I need to install a game but I need a CD key which is apparently on the back of the case somewhere, but I can't find the mean thing. Any ideas what it looks like or where it is?


----------



## Leto (Dec 1, 2004)

On the CD itself ? On the cover or inside the manual ? On the inside of the box ?
Generally it's a serie of letters ands numbers. As
DWS7-JSBK-64ER-WMKF-ZH27.


----------



## Esioul (Dec 1, 2004)

Can't find that anywhere, grrrr.


----------



## Leto (Dec 1, 2004)

Which game is it ?


----------



## Esioul (Dec 1, 2004)

It's ok, problem sorted, thanks anyway though.


----------



## Brian G Turner (Dec 1, 2004)

I know what you mean. 

You can try:

- at the back of the box
- somewhere inside the instruction manual
- on a piece of card you almost threw out
- on the reverse of the CD sleeve, where it looks like junk numbering
- on a sticker on any other lose material within the box. :0


----------



## AmonRa (Dec 1, 2004)

damn i hate CD keys, they are a bugger (can i say bugger on this forum ? ^^) to find, and when you have found them and typed it in you find that you've made a mistake, second time round you get it right but then a message tells you 'caps sensative'  >.<


----------



## Hypes (Dec 1, 2004)

Bugger.


----------



## aftermath (Dec 2, 2004)

LOL. 

 when i bought Day of defeat, i got if used from EB games, and they guarantee their games. 

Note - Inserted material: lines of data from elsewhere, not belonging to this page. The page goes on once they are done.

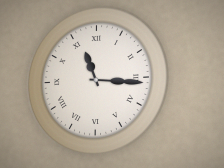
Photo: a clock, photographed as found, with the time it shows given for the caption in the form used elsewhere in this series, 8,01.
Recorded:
11,16
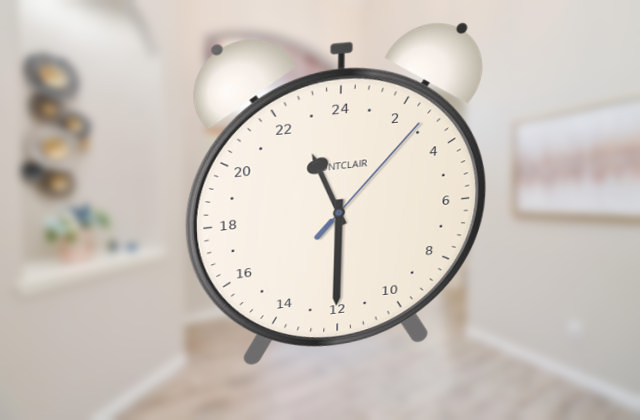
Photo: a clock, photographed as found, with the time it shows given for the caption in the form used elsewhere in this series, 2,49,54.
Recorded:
22,30,07
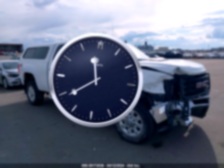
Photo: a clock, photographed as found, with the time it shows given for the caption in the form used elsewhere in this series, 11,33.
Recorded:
11,39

 I get home. No cd key at all.  So I go back and htey give me two cd keys. I luahged because i basically have two copies of the game for the price of one.


----------



## Frost (Dec 2, 2004)

I know how frustrating it can get when you can't find a CD Key. Experienced the same problem with Half Life Generations a few years ago - I couldnt find the CD Key for it and took hours looking in the bins to see if it was on the packaging - I eventually found it on the CD Case - it was in a very tiny box right in the bottom corner.


----------



## Rane Longfox (Dec 8, 2004)

Whats worse of course, is when they say you need the CD key, so spend years looking for it, but don't actually ask for it when you install. Pfah. Damn R:TW


----------